Everyone speaks about the double-language of "nachamu nachamu ami," a question made no less troubling by the Midrash's answer which speaks of a double-nechama for a double-punishment for a double-crime -- surely G-d's punishment is meted out in exact measure to the crime, no more, no less, and certainly not double what is warranted.
The Nesivos in his commentary on Eichah explains the first pasuk, "Eichah yashva badad ha'ir rabasi am" as a double source of distress. Being isolated without friend is objectively painful; being isolated when there once was an "ir rabasi am" is even more painful because of the relative distance from the glory that once was. Similarly, while any transgression is bad, doubly-bad is the transgression of a people who were singled out to be G-d's chosen nation (see the Maharal we discussed here). And perhaps it is these two dimensions which call for a double nechama.
The Shem m'Shmuel has a beautiful insight on the continuation of the haftarah, "Dabru el lev Yerushalayim v'kir'u eileha," where the Navi is told to call to speak to Yerushalayim and call to her. What is the meaning of "calling" to Yerushalayim? Why not just speak the words of nechama? The Avnei Nezer explained the difference between the word "vayikra" used when G-d spoke to Moshe and the word "vayikar" when G-d spoke to Bilam is that vayikra, calling, demands that the listener draw closer to the speaker, while vayikar means that the speaker simply encountered the listener and began his address. Anyone who has done public speaking knows that the first thing you need to do before launching into your message is call for your audience's attention -- issue a keri'ah to them. Speakers like to open with a story, a joke, a question. No matter what promise you deliver and no matter how beneficial what you are selling is to your audience, 'V'lo shamu el Moshe m'kotzer ruach..." unless people are prepared to listen, you can't communicate.
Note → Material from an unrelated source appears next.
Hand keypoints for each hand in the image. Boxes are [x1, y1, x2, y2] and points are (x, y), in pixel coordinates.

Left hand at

The Jewish people in galus have their ears turned off to the positive message of Torah. They need to be called to, they need to be drawn out of their preconceived ideas and notions, and only then will words of nechama and words of Torah make a difference.
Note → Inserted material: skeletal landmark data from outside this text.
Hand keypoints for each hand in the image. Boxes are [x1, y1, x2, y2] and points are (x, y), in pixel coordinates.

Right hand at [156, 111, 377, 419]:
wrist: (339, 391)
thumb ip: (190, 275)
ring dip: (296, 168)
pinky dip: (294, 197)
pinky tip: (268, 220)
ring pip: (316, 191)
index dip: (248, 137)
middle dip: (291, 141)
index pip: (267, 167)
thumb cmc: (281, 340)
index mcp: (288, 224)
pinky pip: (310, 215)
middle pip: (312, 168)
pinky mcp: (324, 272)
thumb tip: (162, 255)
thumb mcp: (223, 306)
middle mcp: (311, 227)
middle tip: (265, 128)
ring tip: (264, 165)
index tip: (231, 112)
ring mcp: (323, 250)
The Midrash opens P' VaEschanan: Aba Shaul says, "This is the siman of tefilah -- if a person's heart is attuned to his prayer (kavanas halev), then that prayer will undoubtedly be answered." The Midrash then continues that in Tanach there are ten different expressions which are used for prayer, and the Midrash lists them and offers examples from various pesukim. On the one hand the Midrash depicts prayer as kavanas halev, as rooted in a person's thoughts or heart; on the other hand, there are no less than 10 different ways to describe the external expression which constitutes the act of prayer. Based on the Shem m'Shmuel, there is no contradiction (see also Sefas Emes in the first piece on the parsha): these 10 expressions are the keri'ah to prayer, but are not prayer itself. The words of the siddur are meant to grab our attention, to arouse our feelings, to set the mood for prayer, but prayer itself is not the words uttered, but the feeling of the heart and thoughts of the mind which those words engender.